• **Excerpted text**:
2. **Prefer concise responses** — aim for 1-3 sentences when used standalone. When combined with another skill, match the response length that skill requires.

3. **Write naturally for speech** — avoid markdown, bullet points, code blocks, URLs. Write as you'd speak in conversation.

4. **Also output text** — print a brief text version so the conversation is readable in the terminal.

5. **Handle STT input gracefully** — user input arrives as `[STT]...[/STT]` tags from their whisper script. The transcription may be imperfect. Infer intent from context rather than asking for clarification on every garbled word.

6. **Split long responses** — if you need to say more than ~2 sentences, make multiple tts.sh calls so audio starts playing sooner.

## Voice Selection

Default voice: `eponine`

If the user provided an argument (e.g., `/voice-mode jean`), use that voice instead.

Available: alba, marius, javert, jean, fantine, cosette, eponine, azelma

## Deactivation

Voice mode ends when the user says "stop voice mode", "text mode", or "stop talking".
Confirm with a final spoken message: "Voice mode off. Back to text."

## Configuration

All configurable via environment variables:
- `POCKET_TTS_PORT` — server port (default: 18731)
- `POCKET_TTS_VOICE` — default voice (default: eponine)
- `POCKET_TTS_SPEED` — playback speed (default: 1.2)

## Dependencies

- Docker with pocket-tts container running (`docker compose up -d` from the pocket-tts repo)
- mpv (audio playback)
- curl

• **Dataset records**:
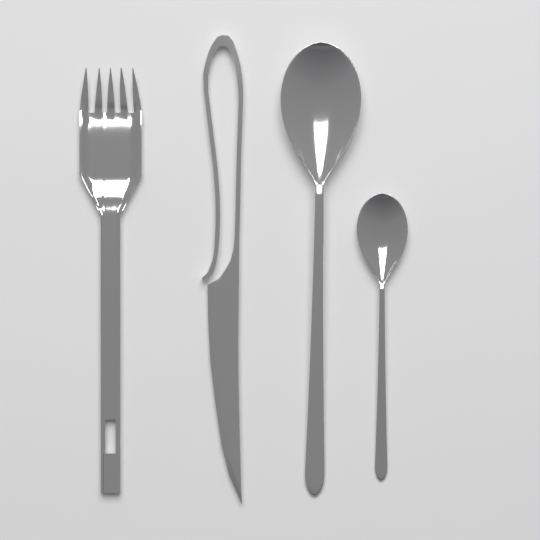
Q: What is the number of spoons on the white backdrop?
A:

--

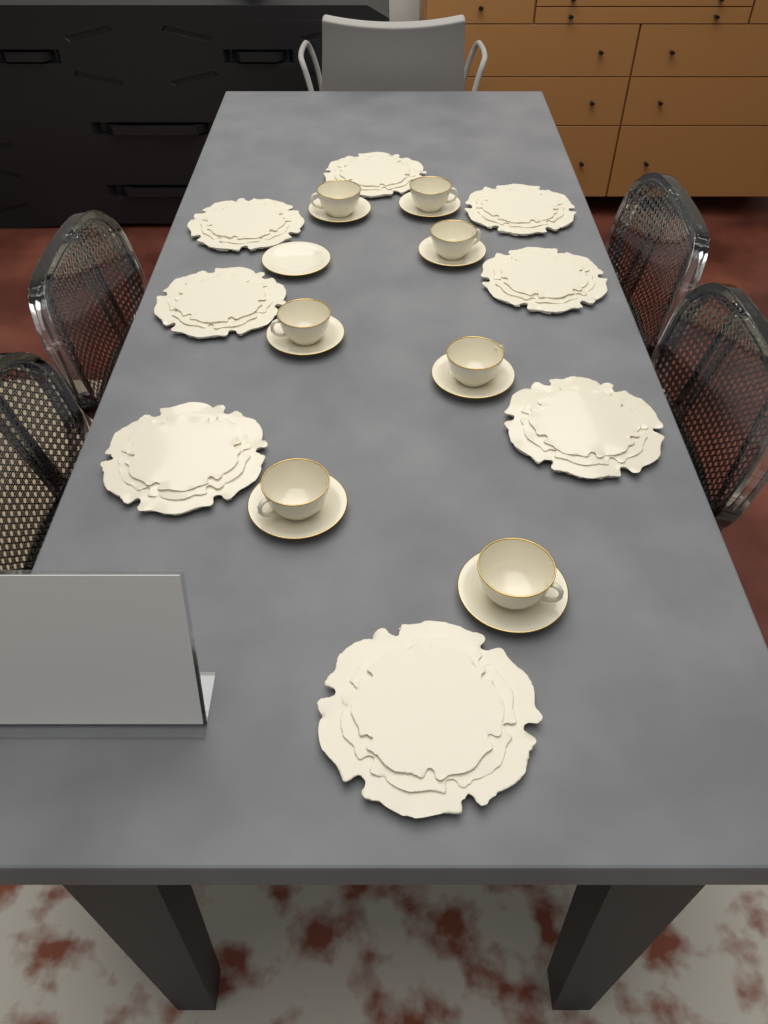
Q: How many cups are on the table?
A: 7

---

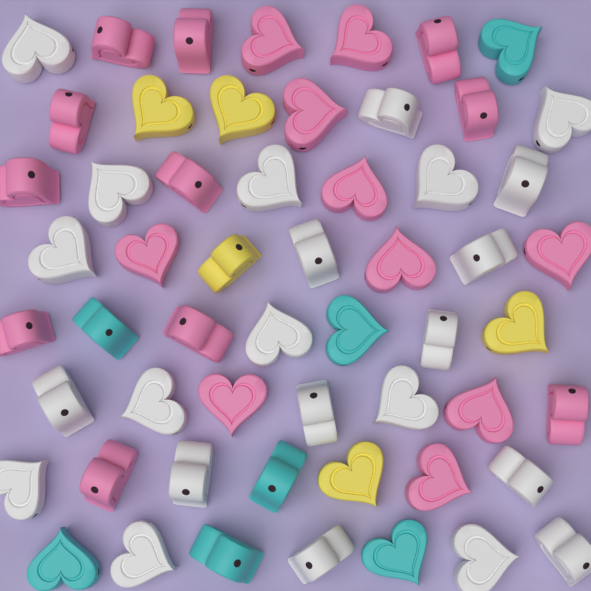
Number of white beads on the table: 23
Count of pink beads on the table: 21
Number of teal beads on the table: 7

• **The problem**: Repeat the part of the voice mode notes that opens with the words containing "4. **Also output" and closes with "that voice instead.", switching "transcription" to "speech-to-text output".

• **Output of the exercise**:
4. **Also output text** — print a brief text version so the conversation is readable in the terminal.

5. **Handle STT input gracefully** — user input arrives as `[STT]...[/STT]` tags from their whisper script. The speech-to-text output may be imperfect. Infer intent from context rather than asking for clarification on every garbled word.

6. **Split long responses** — if you need to say more than ~2 sentences, make multiple tts.sh calls so audio starts playing sooner.

## Voice Selection

Default voice: `eponine`

If the user provided an argument (e.g., `/voice-mode jean`), use that voice instead.